For activities PRIOR Sept. 1, 2022

If you performed the majority of your work on ecosystem resources prior to September 1, 2022, you should acknowledge the XSEDE project and the specific resources that you used.

Papers, presentations and other published works that feature work that relied on XSEDE resources, services or expertise should cite:

Towns, J, and T Cockerill, M Dahan, I Foster, K Gaither, A Grimshaw, V Hazlewood, S Lathrop, D Lifka, GD Peterson, R Roskies, JR Scott. “XSEDE: Accelerating Scientific Discovery”, Computing in Science & Engineering, vol.16, no. 5, pp. 62-74, Sept.-Oct. 2014, doi:10.1109/MCSE.2014.80

In addition please include the following acknowledgment and a sentence including the resources used along with your allocated project number:

This work used [resource-name] at [resource provider] through allocation [allocation project number] from the Extreme Science and Engineering Discovery Environment (XSEDE), which was supported by National Science Foundation grant number #1548562.
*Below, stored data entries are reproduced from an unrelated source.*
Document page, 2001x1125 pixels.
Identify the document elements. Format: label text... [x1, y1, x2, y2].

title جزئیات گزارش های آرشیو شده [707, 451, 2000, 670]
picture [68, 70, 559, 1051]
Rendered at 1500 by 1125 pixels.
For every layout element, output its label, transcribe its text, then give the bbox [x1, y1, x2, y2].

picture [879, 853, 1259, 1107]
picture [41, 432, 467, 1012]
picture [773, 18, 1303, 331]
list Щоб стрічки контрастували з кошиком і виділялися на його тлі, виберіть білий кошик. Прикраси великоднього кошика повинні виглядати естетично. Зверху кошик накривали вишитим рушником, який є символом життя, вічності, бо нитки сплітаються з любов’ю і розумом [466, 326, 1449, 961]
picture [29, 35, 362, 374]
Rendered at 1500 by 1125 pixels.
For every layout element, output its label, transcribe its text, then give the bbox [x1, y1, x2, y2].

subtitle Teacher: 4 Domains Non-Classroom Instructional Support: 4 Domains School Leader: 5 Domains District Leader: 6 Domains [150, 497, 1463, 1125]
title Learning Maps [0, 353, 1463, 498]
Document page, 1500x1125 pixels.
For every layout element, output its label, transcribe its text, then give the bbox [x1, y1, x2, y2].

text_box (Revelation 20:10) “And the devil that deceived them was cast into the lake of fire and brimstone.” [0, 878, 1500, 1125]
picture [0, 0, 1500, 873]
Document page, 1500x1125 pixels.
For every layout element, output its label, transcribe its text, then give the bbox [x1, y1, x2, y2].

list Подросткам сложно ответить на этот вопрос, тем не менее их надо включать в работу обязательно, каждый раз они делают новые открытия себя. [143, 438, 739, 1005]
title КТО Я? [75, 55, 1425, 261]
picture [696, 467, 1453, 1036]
Those wishing to acknowledge support from XSEDE’s Extended Collaborative Support Service (ECSS) should cite the following publication:

Wilkins-Diehr, N and S Sanielevici, J Alameda, J Cazes, L Crosby, M Pierce, R Roskies. An Overview of the XSEDE Extended Collaborative Support Program. In: Gitler, I., Klapp, J. (eds). High-Performance Computer Applications. ISUM 2015. Communications in Computer and Information Science, vol 595. Springer, Cham. doi:10.1007/978-3-319-32243-8_1

and include the following acknowledgment with the appropriate substitutions:

We thank [consultant name(s)] for their assistance with [describe tasks such as porting, optimization, visualization, etc.], which was made possible through the XSEDE Extended Collaborative Support Service (ECSS) program.